August Cochrane review round-up
medwireNews: Three Cochrane reviews published in August covered the topic of diabetes during pregnancy, finding that more research is needed to guide the best strategy for detecting gestational diabetes and to establish whether preconception care is beneficial for women with type 1 or 2 diabetes.
In the first of two reviews focusing on gestational diabetes, Diane Farrar (Bradford Royal Infirmary, UK) and team analyzed the results of seven small trials from six countries comparing oral glucose tolerance tests with different methods of delivering glucose, including drinks, candy bars, and foods high in sugar.
None of the trials included in the review fully reported the methods used, and all had several aspects of unclear quality. The risk of bias was “generally unclear or high.”
Furthermore, none of the studies investigated the “important question of when is the best time during pregnancy to test women for [gestational diabetes], and none compared the standard [oral glucose tolerance test], which requires women to fast overnight, with a test that does not require an overnight fast,” report Farrar and colleagues.
Therefore, the team concludes that “studies in this review do not provide enough evidence to guide clinical practice and health policy regarding identifying women with [gestational diabetes].”
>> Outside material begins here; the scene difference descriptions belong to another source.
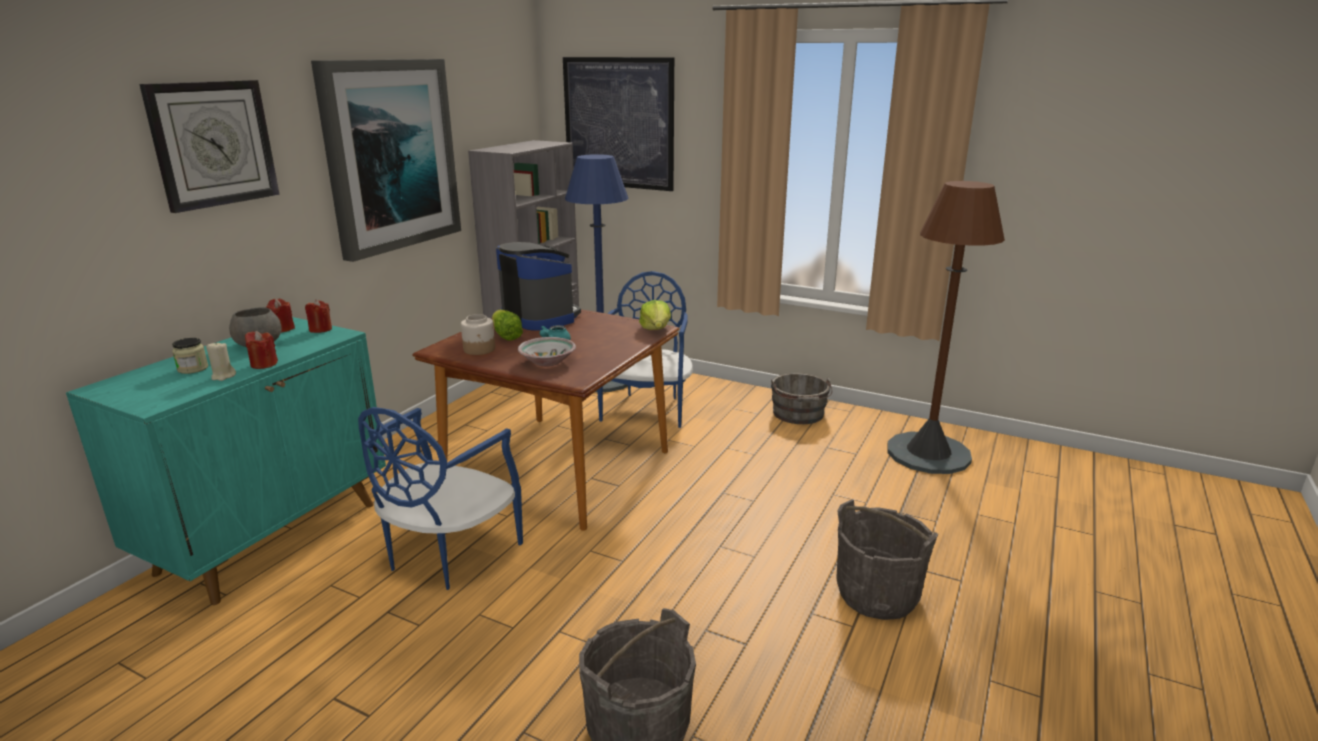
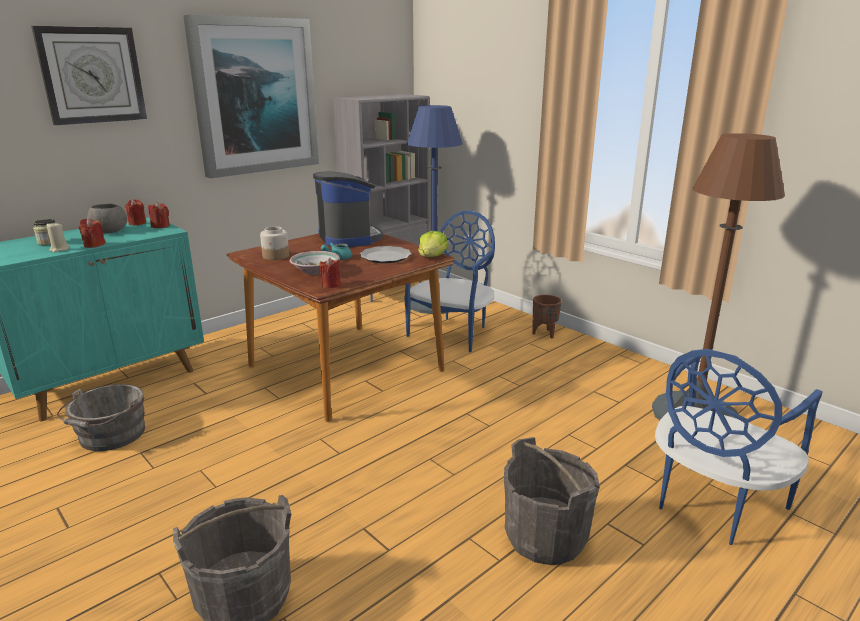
camera: 20 degrees right, 0 degrees up
(448, 554) = (214, 419): blue chair -> blue chair (712, 503)
(506, 336) = (307, 249): lettuce -> none
(583, 375) = (331, 285): none -> red candle
(605, 335) = (385, 257): none -> plate
(618, 123) = (467, 79): picture -> none
(741, 395) = (544, 333): none -> brown planter
(799, 415) = (587, 358): grey bucket -> grey bucket (110, 436)

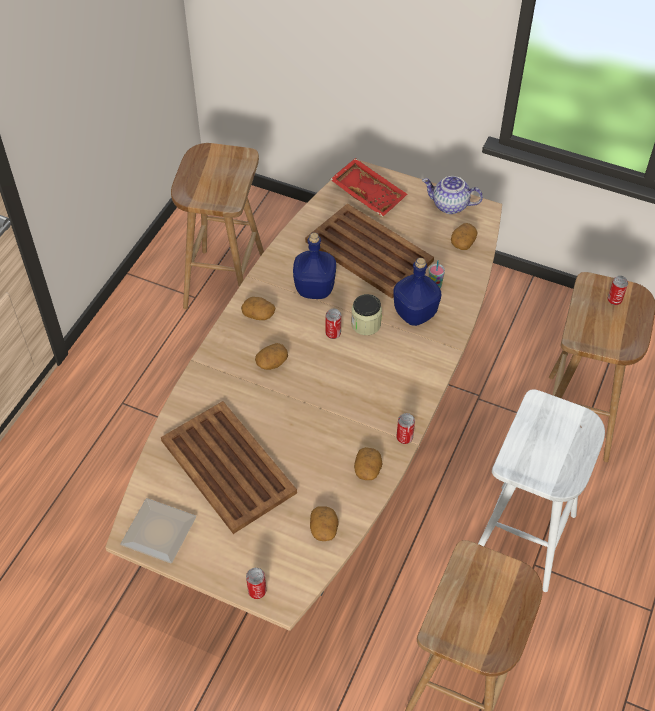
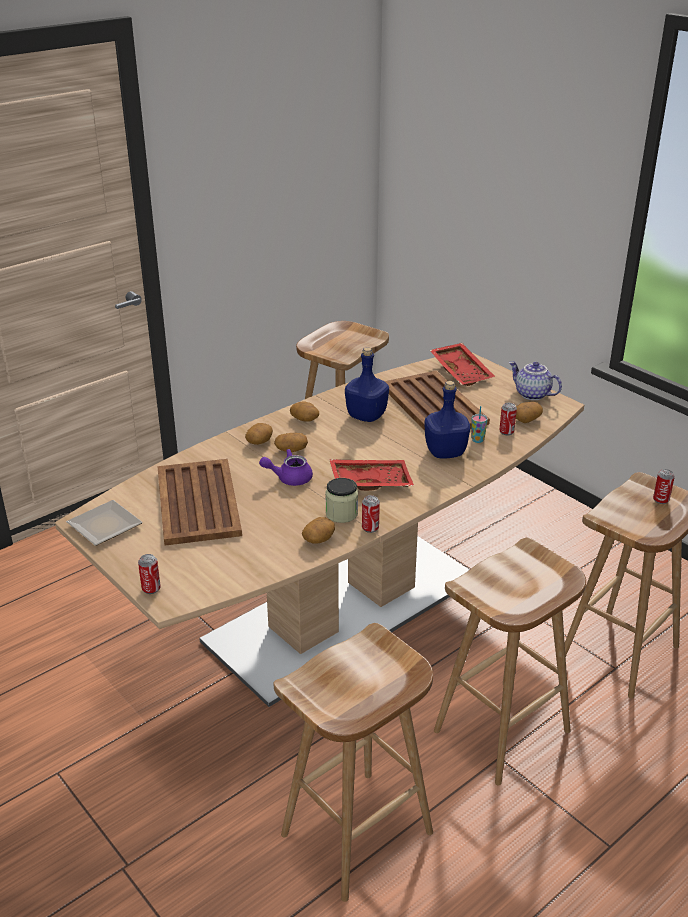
camera: 25 degrees right, 20 degrees down
(293, 401) = (289, 478): none -> purple teapot
(324, 529) = (245, 566): potato -> potato (259, 441)
(333, 333) = (360, 446): can -> can (506, 432)
(366, 324) = (394, 447): jar -> jar (341, 513)
(370, 377) = (370, 481): none -> red tray
(524, 539) = (501, 732): white stool -> brown stool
The second review, which included two trials involving a total of 4523 women and their babies, assessed whether screening for gestational diabetes based on risk profiles had an impact on maternal and infant outcomes, and whether there were benefits associated with screening in different healthcare settings.
Joanna Tieu (The University of Adelaide, South Australia) and colleagues found low-quality evidence from one trial to suggest that universal screening leads to more women being diagnosed with gestational diabetes compared with risk factor-based screening. In the latter, only women with at least one risk factor for gestational diabetes – such as having a first-degree relative with the condition, weighing more than 100 kg in the current pregnancy, and previous unexplained stillbirth – were screened. However, they note that the trial did not report on clinical outcomes for the mother or baby.
The other trial provided low- to very-low-quality evidence to suggest that screening for gestational diabetes in primary care was not associated with a difference in outcomes, including diagnosis of gestational diabetes, hypertension, preeclampsia, large for gestational age, and neonatal hypoglycemia, compared with screening in secondary care.
Based on these results, the researchers conclude that “[t]here is not enough evidence to guide us on effects of screening for [gestational diabetes] based on different risk profiles or settings on outcomes for women and their babies.”
The third Cochrane review, also led by Joanna Tieu, aimed to establish whether educational and supportive preconception care is beneficial for women with type 1 or type 2 diabetes who become pregnant.
Three randomized controlled trials addressing this question were identified, but none reported on the short- and long-term health outcomes for the mothers and their babies, leading the authors to conclude that there are insufficient data from randomized trials “to assess the effects of preconception care in women with diabetes […] or to support any particular protocol of preconception care over another.”
And the team recommends: “Future trials should be powered to evaluate effects on short- and long-term maternal and infant outcomes, and outcomes relating to the use and costs of health services.”